WHAT IS NEEDED:
Where a record holds a picture, leave the picture out; otherwise repeat every record exactly.

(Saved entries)
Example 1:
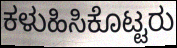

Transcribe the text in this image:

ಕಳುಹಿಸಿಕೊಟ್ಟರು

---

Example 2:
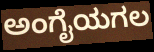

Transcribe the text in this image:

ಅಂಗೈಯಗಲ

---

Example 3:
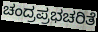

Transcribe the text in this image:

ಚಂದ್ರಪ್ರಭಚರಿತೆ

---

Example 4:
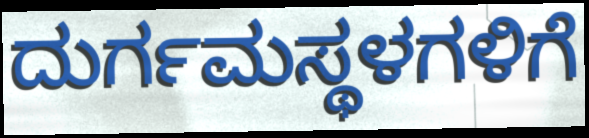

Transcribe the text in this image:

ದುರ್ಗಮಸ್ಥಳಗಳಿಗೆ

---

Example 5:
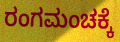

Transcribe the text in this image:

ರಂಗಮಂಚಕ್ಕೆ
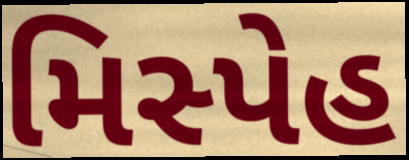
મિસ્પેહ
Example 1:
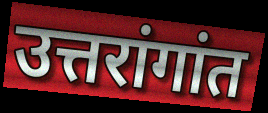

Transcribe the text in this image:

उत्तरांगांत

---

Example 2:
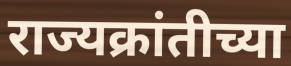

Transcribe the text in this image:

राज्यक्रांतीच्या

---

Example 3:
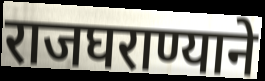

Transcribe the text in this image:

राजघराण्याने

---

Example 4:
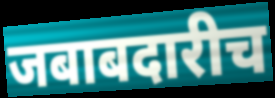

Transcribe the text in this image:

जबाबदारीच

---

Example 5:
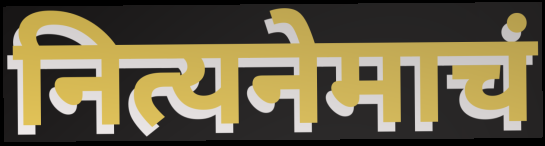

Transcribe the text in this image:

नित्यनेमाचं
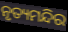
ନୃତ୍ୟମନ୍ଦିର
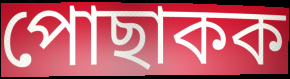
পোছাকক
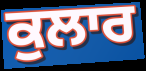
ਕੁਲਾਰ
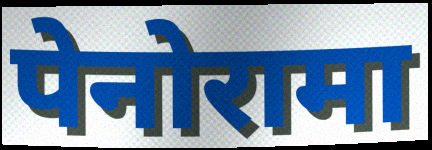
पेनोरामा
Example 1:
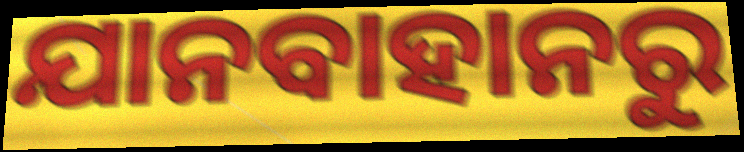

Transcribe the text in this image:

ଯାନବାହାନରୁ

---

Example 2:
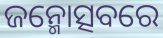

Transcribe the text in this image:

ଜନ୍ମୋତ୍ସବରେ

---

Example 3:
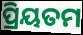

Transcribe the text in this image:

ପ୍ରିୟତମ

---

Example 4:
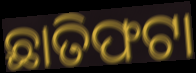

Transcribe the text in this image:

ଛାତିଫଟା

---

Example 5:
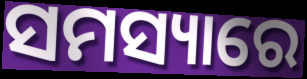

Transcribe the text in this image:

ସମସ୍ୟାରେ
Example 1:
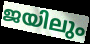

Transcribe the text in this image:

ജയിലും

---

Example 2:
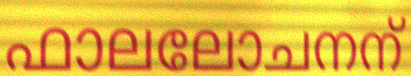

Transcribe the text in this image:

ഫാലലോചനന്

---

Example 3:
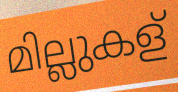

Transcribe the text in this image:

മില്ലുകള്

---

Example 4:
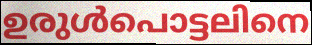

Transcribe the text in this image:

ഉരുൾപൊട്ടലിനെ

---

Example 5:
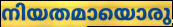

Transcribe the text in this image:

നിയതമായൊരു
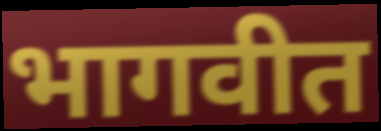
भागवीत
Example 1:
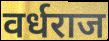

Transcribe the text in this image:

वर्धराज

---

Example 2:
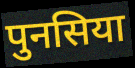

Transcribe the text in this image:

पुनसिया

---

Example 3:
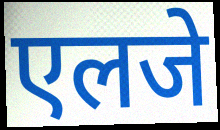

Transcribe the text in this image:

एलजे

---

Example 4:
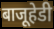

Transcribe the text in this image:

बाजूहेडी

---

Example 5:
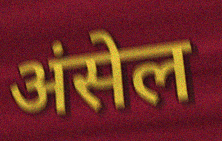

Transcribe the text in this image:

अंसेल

ANSWER SECTION:
Example 1:

Transcribe the text in this image:

ಕಳುಹಿಸಿಕೊಟ್ಟರು

---

Example 2:

Transcribe the text in this image:

ಅಂಗೈಯಗಲ

---

Example 3:

Transcribe the text in this image:

ಚಂದ್ರಪ್ರಭಚರಿತೆ

---

Example 4:

Transcribe the text in this image:

ದುರ್ಗಮಸ್ಥಳಗಳಿಗೆ

---

Example 5:

Transcribe the text in this image:

ರಂಗಮಂಚಕ್ಕೆ
મિસ્પેહ
Example 1:

Transcribe the text in this image:

उत्तरांगांत

---

Example 2:

Transcribe the text in this image:

राज्यक्रांतीच्या

---

Example 3:

Transcribe the text in this image:

राजघराण्याने

---

Example 4:

Transcribe the text in this image:

जबाबदारीच

---

Example 5:

Transcribe the text in this image:

नित्यनेमाचं
ନୃତ୍ୟମନ୍ଦିର
পোছাকক
ਕੁਲਾਰ
पेनोरामा
Example 1:

Transcribe the text in this image:

ଯାନବାହାନରୁ

---

Example 2:

Transcribe the text in this image:

ଜନ୍ମୋତ୍ସବରେ

---

Example 3:

Transcribe the text in this image:

ପ୍ରିୟତମ

---

Example 4:

Transcribe the text in this image:

ଛାତିଫଟା

---

Example 5:

Transcribe the text in this image:

ସମସ୍ୟାରେ
Example 1:

Transcribe the text in this image:

ജയിലും

---

Example 2:

Transcribe the text in this image:

ഫാലലോചനന്

---

Example 3:

Transcribe the text in this image:

മില്ലുകള്

---

Example 4:

Transcribe the text in this image:

ഉരുൾപൊട്ടലിനെ

---

Example 5:

Transcribe the text in this image:

നിയതമായൊരു
भागवीत
Example 1:

Transcribe the text in this image:

वर्धराज

---

Example 2:

Transcribe the text in this image:

पुनसिया

---

Example 3:

Transcribe the text in this image:

एलजे

---

Example 4:

Transcribe the text in this image:

बाजूहेडी

---

Example 5:

Transcribe the text in this image:

अंसेल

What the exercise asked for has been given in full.